INVESTIGADORES
CASTAGNARO Atilio Pedro
congresos y reuniones científicas
Título:
DIAGNÓSTICO MOLECULAR DE LOS PATÓGENOS CAUSANTES DE ROYAS MARRÓN Y NARANJA EN CAÑA DE AZÚCAR Y EVALUACIÓN DE GERMOPLASMA DE LA EEAOC CON MARCADORES MOLECULARES ASOCIADOS A UNA RESISTENCIA DE AMPLIO ESPECTRO
Autor/es:
RACEDO J.*; PERERA M.F.*; BERTANI R.**; GONZÁLEZ V.**; CUENYA M. I.***; D´HONT A.****; WELIN B.* Y CASTAGNARO, A. P.
Lugar:
San Miguel de Tucumán
Reunión:
Otro; XVIII Reunión técnica nacional de la caña de azúcar; 2012
Institución organizadora:
SATCA
Resumen:
Brown rust (Puccinia melanocephala), present in Tucumán since 1988, and orange rust (P. kuehnii), not yet reported in Argentina, cause yield losses in sugarcane all around the world. Due to the difficulty in distinguishing these two diseases by visual observation, it is essential to use specific diagnostic techniques. Besides, the most effective method for disease control is the use of resistant varieties. A major gene, Bru1, which confers resistance to a broad spectrum of P. melanocephala strains in several productive regions of the world, has been described and some molecular markers have been associated with it. This work aims to i) optimize molecular methods for diagnosis, characterization and population analysis of both pathogens and ii) assess the presence of markers associated with Bru1 gene in local breeding program germplasm. Thirty samples of sugarcane leaves with rust symptoms and leaf samples of 251 sugarcane genotypes were collected.

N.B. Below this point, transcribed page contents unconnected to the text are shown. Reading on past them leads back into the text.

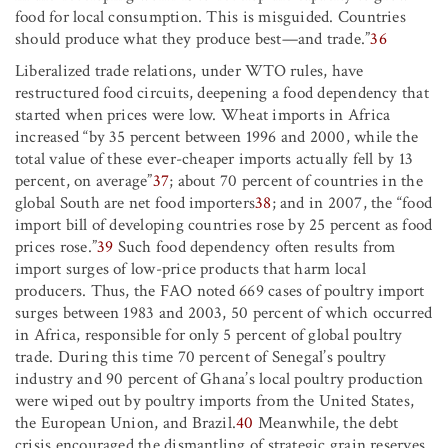
food for local consumption. This is misguided. Countries
should produce what they produce best—and trade.”
36
Liberalized trade relations, under WTO rules, have
restructured food circuits, deepening a food dependency that
started when prices were low. Wheat imports in Africa
increased “by 35 percent between 1996 and 2000, while the
total value of these ever-cheaper imports actually fell by 13
percent, on average”
37
; about 70 percent of countries in the
global South are net food importers
38
; and in 2007, the “food
import bill of developing countries rose by 25 percent as food
prices rose.”
39
Such food dependency often results from
import surges of low-price products that harm local
producers. Thus, the FAO noted 669 cases of poultry import
surges between 1983 and 2003, 50 percent of which occurred
in Africa, responsible for only 5 percent of global poultry
trade. During this time 70 percent of Senegal’s poultry
industry and 90 percent of Ghana’s local poultry production
were wiped out by poultry imports from the United States,
the European Union, and Brazil.
40
Meanwhile, the debt
crisis encouraged the dismantling of strategic grain reserves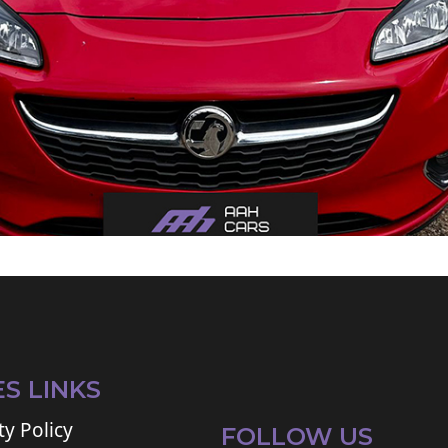
ES LINKS
ty Policy
FOLLOW US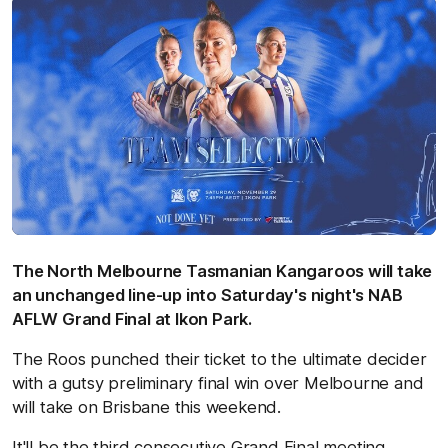
The North Melbourne Tasmanian Kangaroos will take
an unchanged line-up into Saturday's night's NAB
AFLW Grand Final at Ikon Park.
The Roos punched their ticket to the ultimate decider
with a gutsy preliminary final win over Melbourne and
will take on Brisbane this weekend.
It'll be the third consecutive Grand Final meeting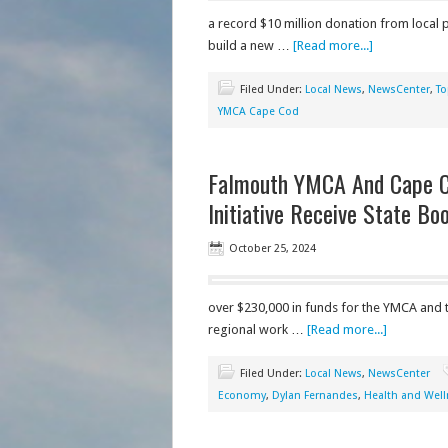
a record $10 million donation from local 
build a new …
[Read more...]
Filed Under:
Local News
,
NewsCenter
,
To
YMCA Cape Cod
Falmouth YMCA And Cape 
Initiative Receive State Bo
October 25, 2024
over $230,000 in funds for the YMCA and
regional work …
[Read more...]
Filed Under:
Local News
,
NewsCenter
Economy
,
Dylan Fernandes
,
Health and Well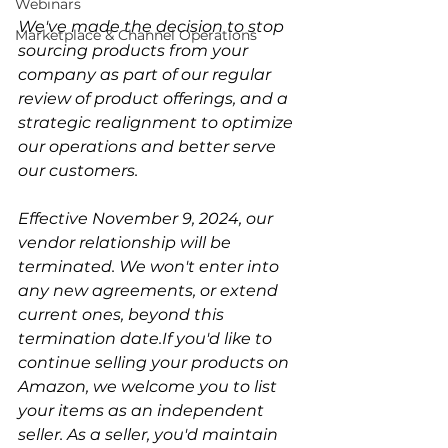
Webinars
We've made the decision to stop 
Marketplace & Channel Operations
sourcing products from your 
company as part of our regular 
review of product offerings, and a 
strategic realignment to optimize 
our operations and better serve 
our customers.
Effective November 9, 2024, our 
vendor relationship will be 
terminated. We won't enter into 
any new agreements, or extend 
current ones, beyond this 
termination date.If you'd like to 
continue selling your products on 
Amazon, we welcome you to list 
your items as an independent 
seller. As a seller, you'd maintain 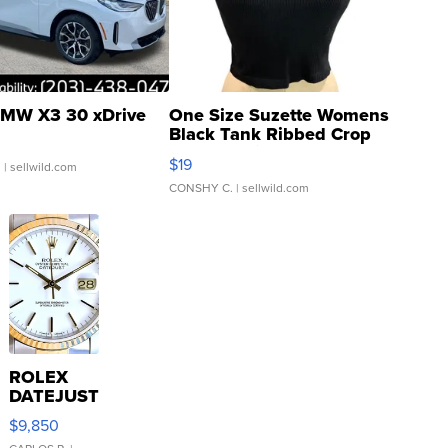
MW X3 30 xDrive
One Size Suzette Womens
Black Tank Ribbed Crop
Asymmetrical ...
$19
.
| sellwild.com
CONSHY C.
| sellwild.com
ROLEX
DATEJUST
16233
$9,850
WHITE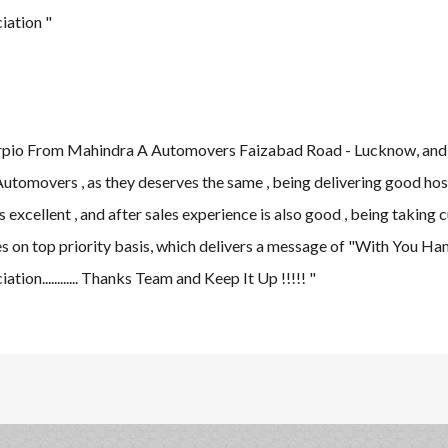
iation "
rpio From Mahindra A Automovers Faizabad Road - Lucknow, and i
Automovers , as they deserves the same , being delivering good hos
 excellent , and after sales experience is also good , being taking
 on top priority basis, which delivers a message of "With You Hames
ion............ Thanks Team and Keep It Up !!!!! "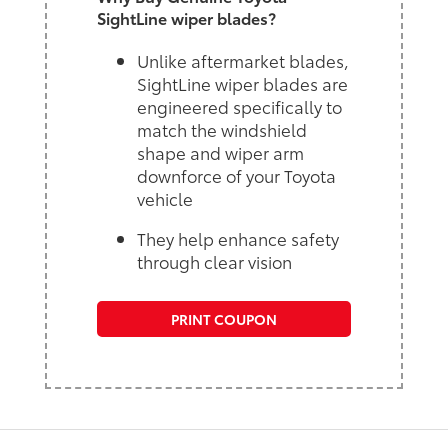
SightLine wiper blades?
Unlike aftermarket blades,
SightLine wiper blades are
engineered specifically to
match the windshield
shape and wiper arm
downforce of your Toyota
vehicle
They help enhance safety
through clear vision
PRINT COUPON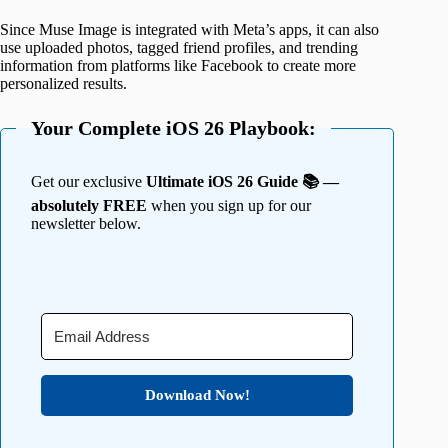
Since Muse Image is integrated with Meta’s apps, it can also
use uploaded photos, tagged friend profiles, and trending
information from platforms like Facebook to create more
personalized results.
Your Complete iOS 26 Playbook:
Get our exclusive
Ultimate iOS 26 Guide 📚 —
absolutely FREE
when you sign up for our
newsletter below.
Download Now!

Both conditions of nucleic acid extraction and amplification of rDNA with five primer pairs for diagnosis were optimized. All symptomatic samples were positive for P. melanocephala, as they amplified fragments of 670 bp (ITS1F/ITS4), 608 bp (NL1/NL4), 585 bp (PkPmF/PkPmR) and 480 bp (Pm1F/Pm1R). No amplified fragment was observed when the primer pair specific for P. kuehnii was used. These optimized protocols for P. melanocephala and P. kuehnii diagnosis constitute robust and specific diagnostic tools available for local growers. Fifteen out of the 251 genotypes analized for Bru1 associated markers were positive. Correlation between marker presence and resistance to the disease should be determined. This would enable an early, rapid and positive selection of this character in our breeding programs.